Just then the Witch  – to satisfy an itch went flying on her broomstick, thumbing for a hitch.
The alcoholic (the Witch) needs to satisfy the craving for alcohol and so he/she seeks it out. Sometimes they ask others to help them obtain the alcohol – as in hitching a ride to the liquor store.

And oh, what happened then was rich.
I think if we substitute the word “sad” for the word “rich,” this would be exactly correct. Because what happens after the alcoholic gets the booze is rich with sadness.

The house began to pitch. The kitchen took a slitch.

Things become increasingly upsetting in the alcoholic household as the drinking continues.

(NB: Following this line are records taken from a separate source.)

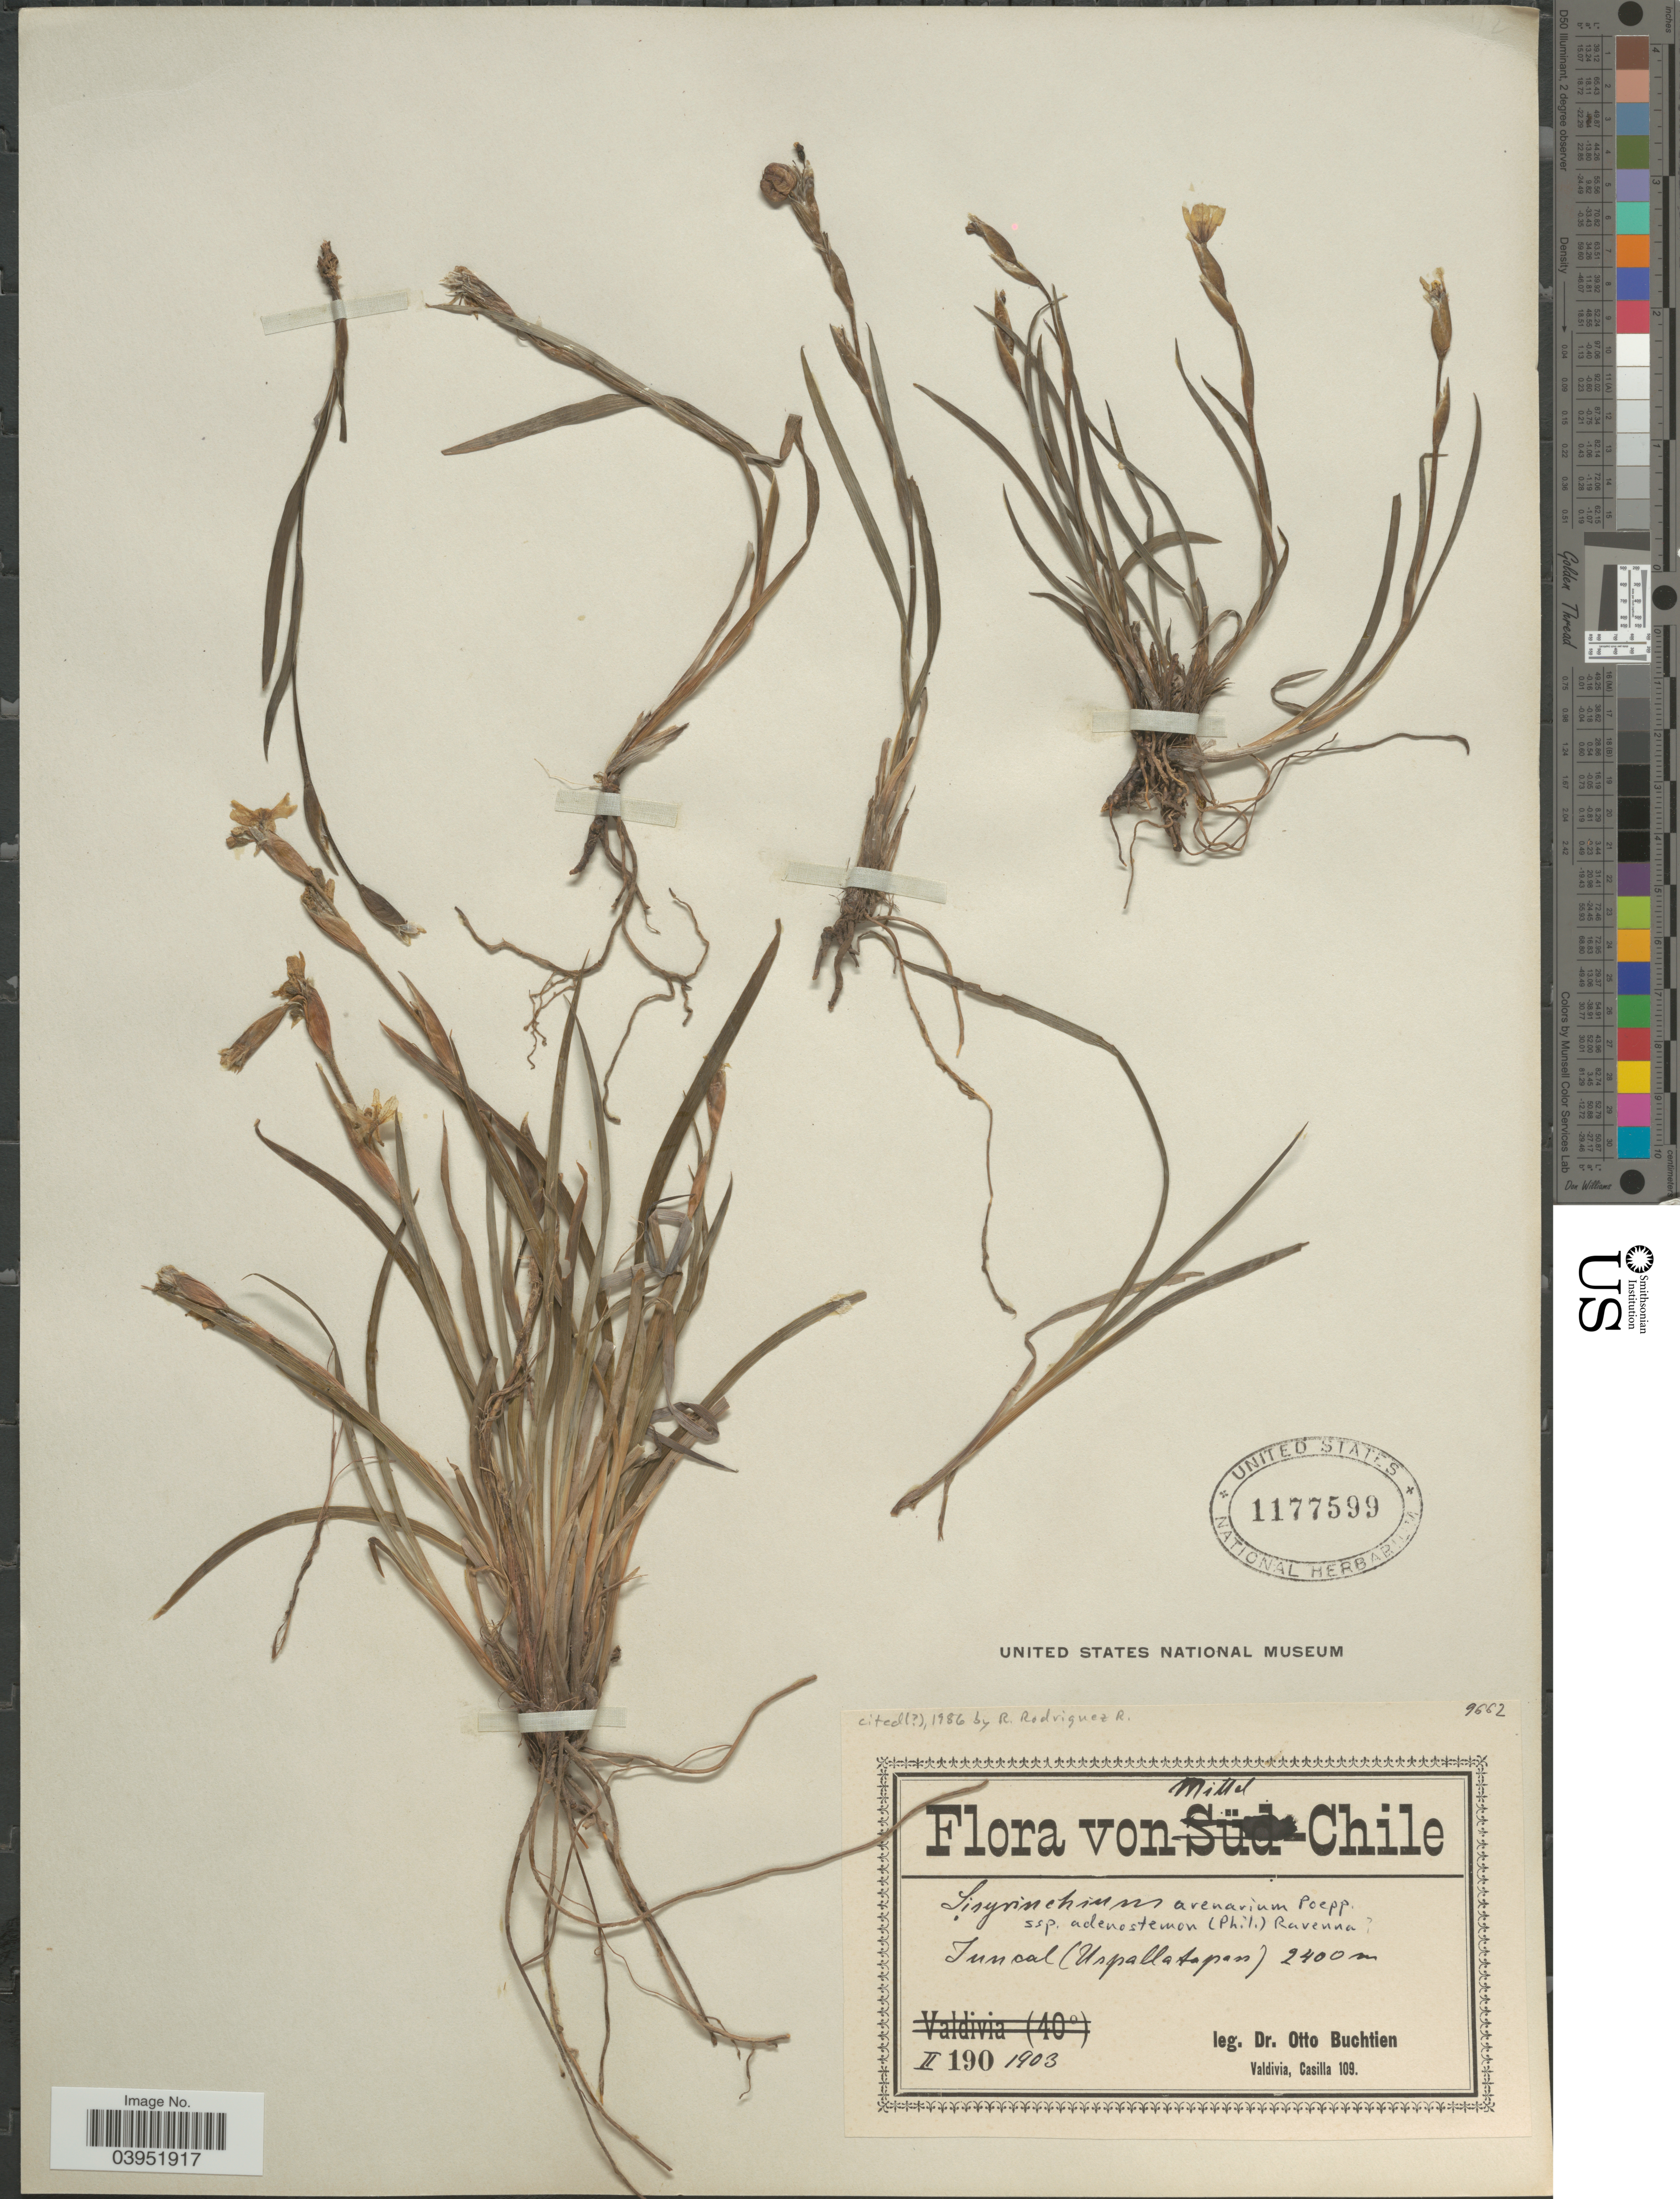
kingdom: Plantae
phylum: Tracheophyta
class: Liliopsida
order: Asparagales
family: Iridaceae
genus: Sisyrinchium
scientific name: Sisyrinchium arenarium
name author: Poepp.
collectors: O. Buchtien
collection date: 1903-02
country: Chile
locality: Mittel-Chile Juncal (Uspallatapass).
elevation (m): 2400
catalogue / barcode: US 1177599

It landed on the Wicked Witch in the middle of a ditch, which was not a healthy situation for the Wicked Witch.
The consequences of the alcoholic’s actions cause him/her to land in unpleasant situations. Eventually the health of the alcoholic deteriorates and puts the alcoholic’s life in danger.

Who began to twitch and was reduced to just a stitch of what was once the Wicked Witch.
The person who was once a vital, productive, happy member of the community is reduced to becoming a mere servant of alcohol. At that point, the entire family is not in Kansas anymore, but rather in some uninhabitable place – like Antarctica. No matter how many times you click your heels, those ruby red slippers are not going to help you now.

I’m told by fellow country dwellers that this is unusual weather for this time of year. Funny, in Linda and Riley World – living in a tornado is a way of life.

5 comments:

Syd said...

I don't want to live in that storm again and made a decision that I won't. If a relapse would occur, I have a choice about what to do. I love her but my life is important to me. I am not in the tornado and have felt what it is like to not be there.

Alcoholic Daze (ADDY) said...

I love the analogy. Have seen some of those US tornadoes. They are unthinkable here.

Ann said...

What a perfect description of life with an alcoholic! Always a maelstrom, ebbing and growing, then ebbing again, while the non alcoholic wonders what the heck happened.

Gabriele Goldstone said...

Great analogy. You can't control the weather - just dress for it, or find shelter...plus, keep an open eye/ear on the forecast.

I'm enjoying calm skies for the moment - but always watching for the storm clouds. Glad to hear you didn't get hurt or sustained damages.

Cadan Henry said...

found the blog again. enjoy your insight.